§ Passage shown
◇ ◇ ◇ ◇

My favorite Canon lens _might _have been my 70-200mm f/4 IS L, but it's not. Why? Because it is not as sharp as the 70-200 f/4 non-IS L that it replaced. Not by a long shot! And it flares much more easily than the non-IS version. Which, unfortunately, I sold. So every time I use the IS lens, I get pissed off.

My _most used _Canon lens is the 24-105mm IS L. Why? Because of the wonderful focal length range and very effective IS, and reasonable (though not great) sharpness. But, it's not my favorite lens either, because of the absurd amounts of barrel distortion and vignetting at the wide end. When barrel distortion is bad enough that it hinders composition, it's really remarkable! Thank the gods for PTLens (and now, auto lens correction in Adobe Camera Raw), they calm my anger towards Canon for fobbing this off as an "L" lens.

Similarly, I'd like to know Canon's excuse for stupid amounts of barrel distortion on my 400mm f/5.6 L lens. It's a prime telephoto for cripe's sake. The barrel distortion should be low enough so that it is not visible!

◇ ◇ ◇ ◇

§ Dataset extract
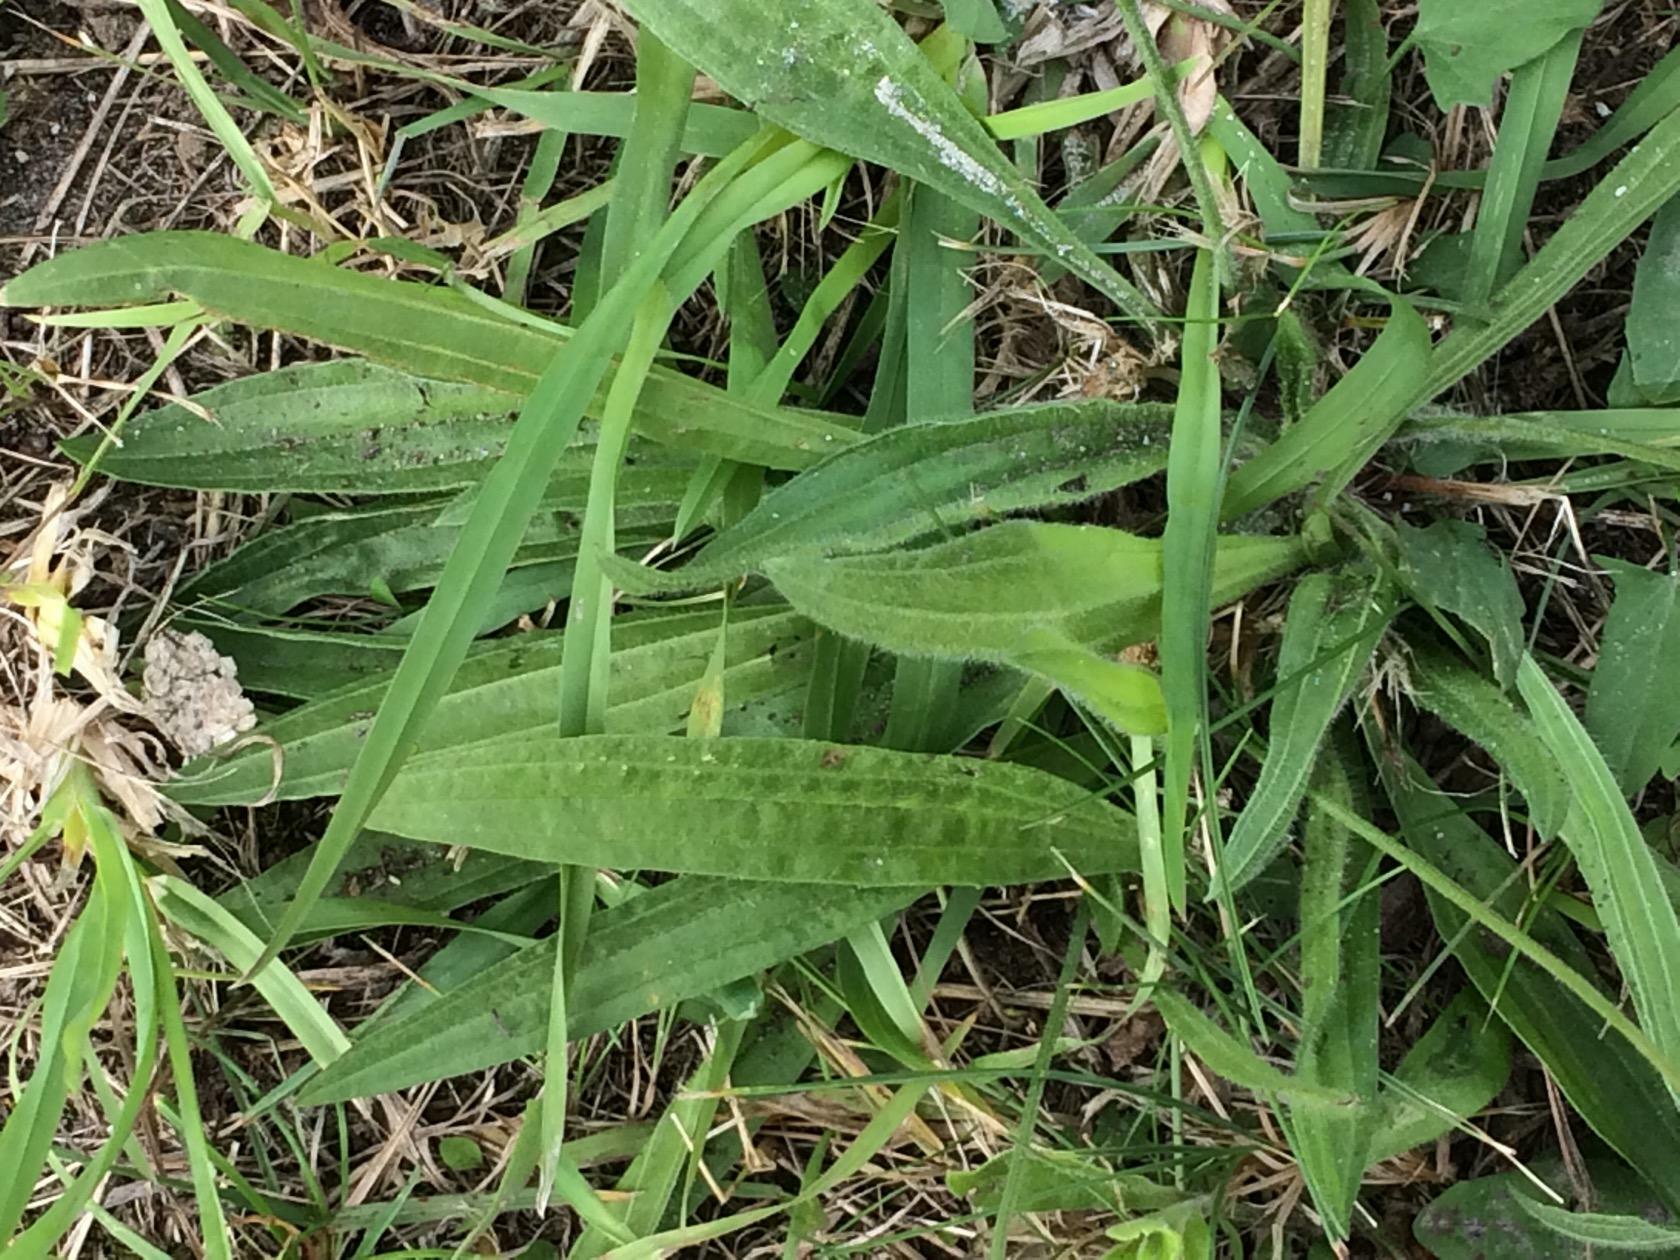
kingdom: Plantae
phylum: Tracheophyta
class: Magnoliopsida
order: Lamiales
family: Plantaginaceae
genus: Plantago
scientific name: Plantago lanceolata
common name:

◇ ◇ ◇ ◇

§ What the task requires
Write out, word for word, the part of the Canon lens post that begins with the words containing "Similarly, I'd like" and ends with "is not visible!".

§ Answer
Similarly, I'd like to know Canon's excuse for stupid amounts of barrel distortion on my 400mm f/5.6 L lens. It's a prime telephoto for cripe's sake. The barrel distortion should be low enough so that it is not visible!